BRIEF —
Starting with the line with "principales delitos y" in the entries below and going on through the line with "costringendo il Ministero", output every line exactly and nothing more. No pictures.

Collected data
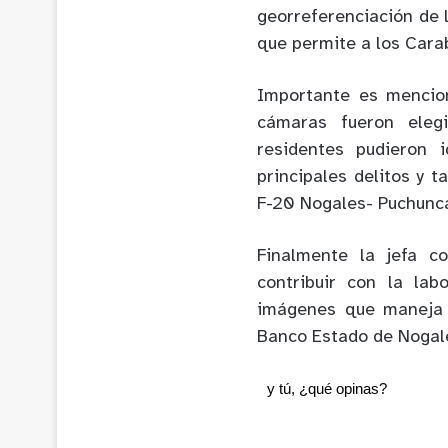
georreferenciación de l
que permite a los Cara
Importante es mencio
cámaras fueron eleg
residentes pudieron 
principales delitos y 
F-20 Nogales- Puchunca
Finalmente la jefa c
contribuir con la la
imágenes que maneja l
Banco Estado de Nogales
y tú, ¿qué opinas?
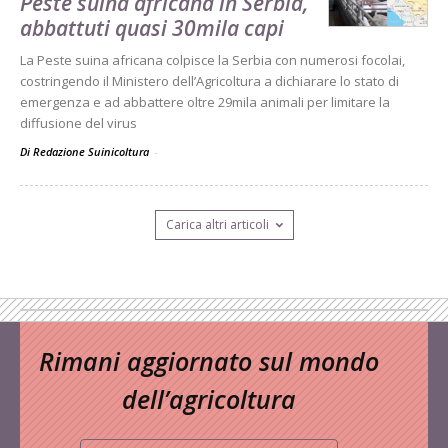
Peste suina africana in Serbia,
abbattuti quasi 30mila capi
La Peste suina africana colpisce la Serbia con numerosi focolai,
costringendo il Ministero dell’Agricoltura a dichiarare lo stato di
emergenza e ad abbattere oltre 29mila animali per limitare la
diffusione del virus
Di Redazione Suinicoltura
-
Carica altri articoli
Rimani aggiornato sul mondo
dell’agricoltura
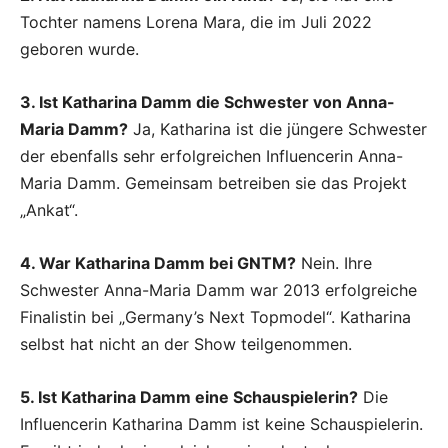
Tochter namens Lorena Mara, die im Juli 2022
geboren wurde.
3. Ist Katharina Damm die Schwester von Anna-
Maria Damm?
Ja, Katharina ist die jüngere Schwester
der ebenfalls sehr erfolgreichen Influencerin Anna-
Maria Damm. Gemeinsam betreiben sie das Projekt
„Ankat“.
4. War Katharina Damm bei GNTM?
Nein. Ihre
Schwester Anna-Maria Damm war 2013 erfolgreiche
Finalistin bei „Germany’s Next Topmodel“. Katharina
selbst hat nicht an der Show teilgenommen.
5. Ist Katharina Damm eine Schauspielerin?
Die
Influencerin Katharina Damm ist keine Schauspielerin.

RESULT FOR THIS EXERCISE —
principales delitos y 
F-20 Nogales- Puchunca
Finalmente la jefa c
contribuir con la la
imágenes que maneja l
Banco Estado de Nogales
y tú, ¿qué opinas?
Peste suina africana in Serbia,
abbattuti quasi 30mila capi
La Peste suina africana colpisce la Serbia con numerosi focolai,
costringendo il Ministero dell’Agricoltura a dichiarare lo stato di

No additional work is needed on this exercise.